Among current shortstops with at least 700 plate appearances since 2019, Turner’s 137 OPS+ is second behind only Fernando Tatis Jr. (160). Turner’s 135 wRC+ is also good for second during that same span (minimum 600 plate appearances).

Turner is tied for third among position players with 9.2 WAR over the past two seasons. His .330 batting average from 2020-21 is the highest in baseball (minimum 500 plate appearances), and Turner also had a .380 on-base percentage, .551 slugging percentage and 147 wRC+ during that stretch.

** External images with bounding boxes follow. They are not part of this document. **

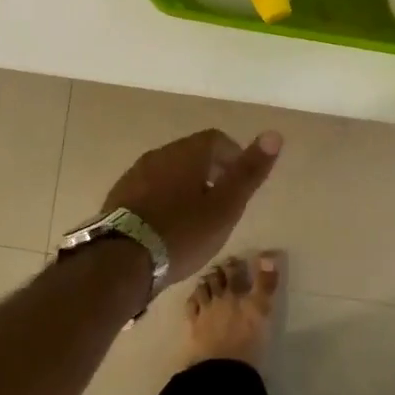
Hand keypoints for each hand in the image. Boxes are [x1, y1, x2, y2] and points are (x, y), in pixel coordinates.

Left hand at [102, 128, 282, 285]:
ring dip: (185, 185)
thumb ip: (249, 172)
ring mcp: (135, 174)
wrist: (121, 260)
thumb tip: (275, 134)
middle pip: (191, 153)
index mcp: (187, 152)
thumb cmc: (182, 232)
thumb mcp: (225, 207)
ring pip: (169, 171)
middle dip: (210, 171)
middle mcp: (159, 154)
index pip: (217, 139)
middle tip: (222, 201)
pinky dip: (164, 199)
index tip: (241, 182)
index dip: (233, 156)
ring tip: (196, 216)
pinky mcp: (119, 196)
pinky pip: (149, 189)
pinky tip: (167, 225)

Center field: Cody Bellinger, No. 8

Despite a career worst season, Cody Bellinger was still ranked as the No. 8 center fielder by The Shredder.

Last season, the 2019 National League MVP dealt with a fractured left fibula, hamstring trouble and non-displaced fracture in his left ribs. All of which contributed to Bellinger hitting just .165/.240/.302 over 95 games.

Bellinger did show some hope in October when he batted .353/.436/.471 with one double, one home run and seven RBI in 12 games as one of the Dodgers most productive postseason hitters.

In his career, the 26-year-old has batted .257/.346/.511 with 133 home runs, a 124 wRC+, .355 wOBA and 15.7 WAR in 601 games played.

Right field: Mookie Betts, No. 5

Like Bellinger, Mookie Betts also struggled with injuries throughout the season which affected his production, but nevertheless he was still ranked as the No. 5 right fielder by The Shredder.

Betts has been one of the best all-around right fielders in the game since being traded to the Dodgers in 2020. He posted an excellent 147 wRC+ in the shortened season while leading the Dodgers to a World Series title. In 2021, he still managed to hit 23 home runs and accrue 3.9 WAR in 122 games.

Since the 2019 season, Betts ranks 12th with a .378 on-base percentage among all players with at least 800 plate appearances. Betts also has accrued the most WAR of any player since 2018 at 25.7, topping Trout (21.5), Marcus Semien (20.3), Alex Bregman (20.1), Matt Chapman (19.9), and Trevor Story (19.9).

Dodgers unranked in left field

Left field was the only position the Dodgers do not have a player ranked after their trade of AJ Pollock for Kimbrel.

Pollock was ranked No. 8 coming off a productive season in which he batted .297/.355/.536 with 27 doubles, 21 home runs, 69 RBI and a career-best 137 wRC+ over 117 games, which were his most played since appearing in 157 during an All-Star campaign with the Arizona Diamondbacks in 2015.

On top of his contributions at the plate, Pollock additionally was among the Dodgers named a Gold Glove Award finalist. However, he ultimately lost out to Tyler O’Neill.